Gloria is spending her entire summer before her senior year at a camp for gifted and talented kids. She’s not sure what to expect, but she’s pretty excited, and is looking forward to a summer of learning and distractions from the recent loss of her beloved grandmother. What Gloria ends up experiencing is more than she could ever have imagined. Between the mysterious clues her technophobic Professor X leaves for the students to a new group of forever friends, Gloria is in for a summer she’ll never forget.
This sweet, mostly thoughtful debut novel by Sarah Combs will hit a sweet spot for some readers. Earnest and uneven (sometimes distractingly so), this novel hints at Combs’s talents but doesn’t fully realize them. That being said, it’s likely to find an audience all the same.
Part of the novel’s charm is in its prose. Combs fills her novel with memorable, pretty prose. The novel is as much a love story to the state of Kentucky as it is a coming-of-age tale for Gloria. These bits are standouts, and readers who love a good sentence are likely to be wooed by these descriptive bits. There’s a lot of southern charm here, and this might even be more of a hit depending on the geographic location of the reader.
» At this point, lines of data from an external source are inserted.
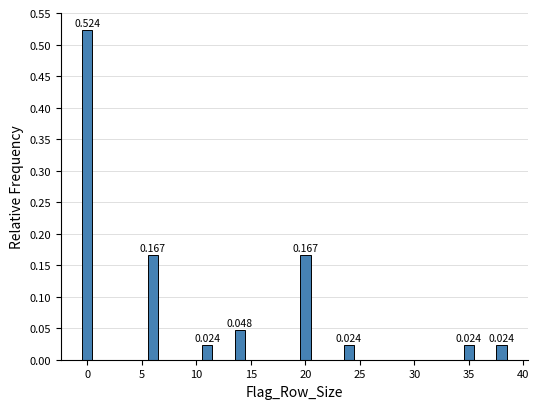

Around what value on the x-axis is the tallest bar? Give the approximate position of its centre, as read against the axis.

0.0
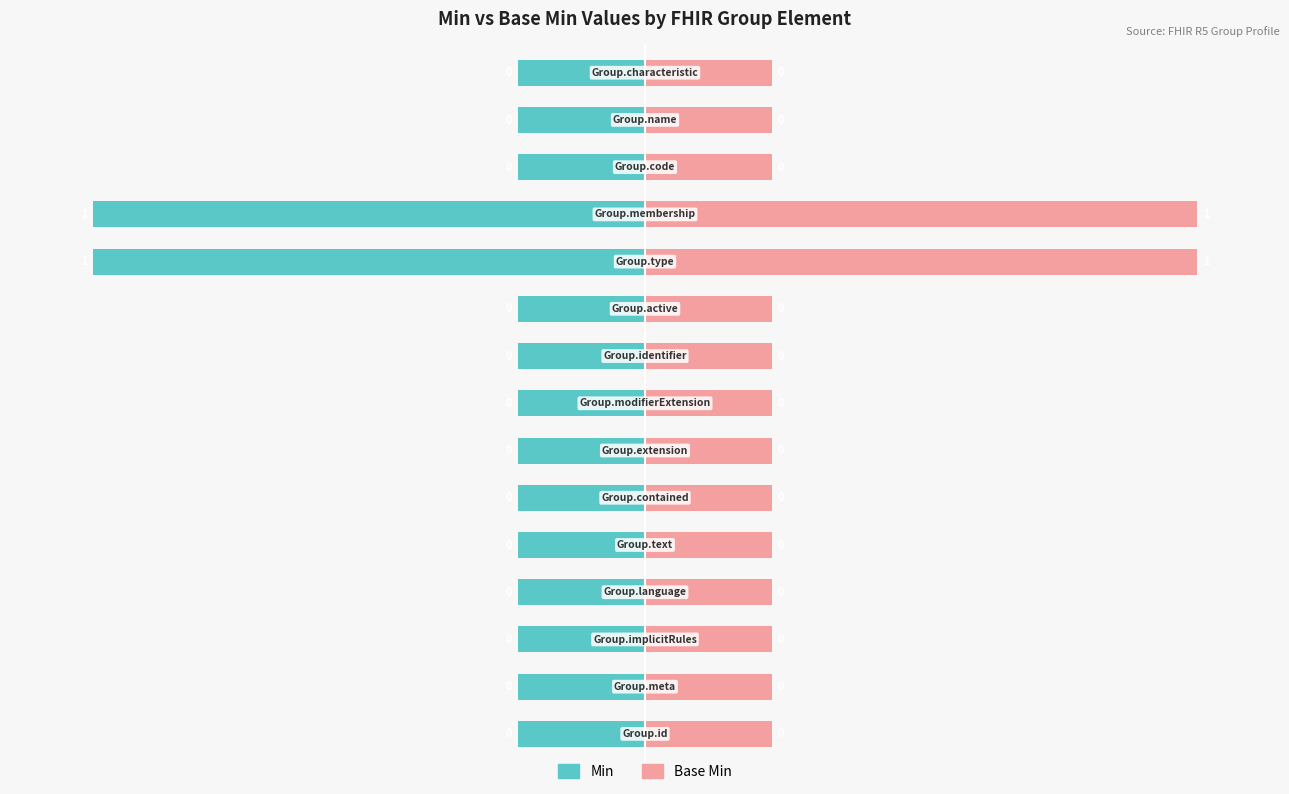

What are all the series names shown in the legend?

Min, Base Min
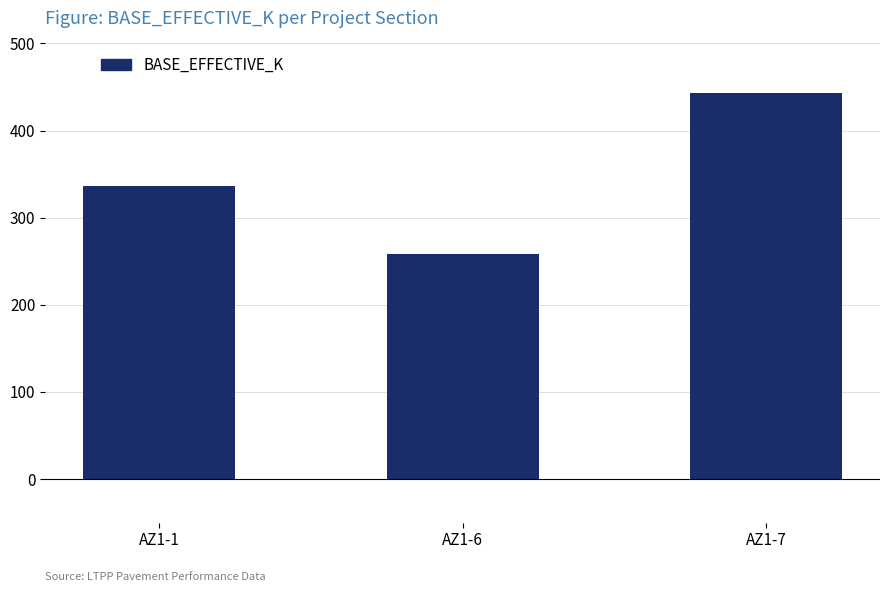

What is the sum of the values at AZ1-6 and AZ1-7?

701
But there are parts that don’t work, too. Combs’s packs her novel so full of issues that it feels daunting and overwhelming. At times, there are too many issues on the plate: racism, death, sexuality, family, religion, etc. All of this overwhelms the things that work–the exploration of new friendships, the bottle-effect a sleep-away camp can have on its inhabitants, etc.
Also frustrating is Gloria’s characterization, which can feel uneven at times. Although it’s clear that Combs means for Gloria to be judgmental, she’s so over-the-top judgmental and immature at times that it’s hard to reconcile those aspects of her personality with her more mature ones (her extensive bibliography of classic literature references, for one). While this reader realizes that most humans have this kind of complexity, it often doesn’t feel intentional so much as choppy.
That being said, there’s a readership for this one, and Combs is an author to watch. Her prose alone makes sure of that.
Breakfast Served Anytime by Sarah Combs. Candlewick: 2014. Library copy.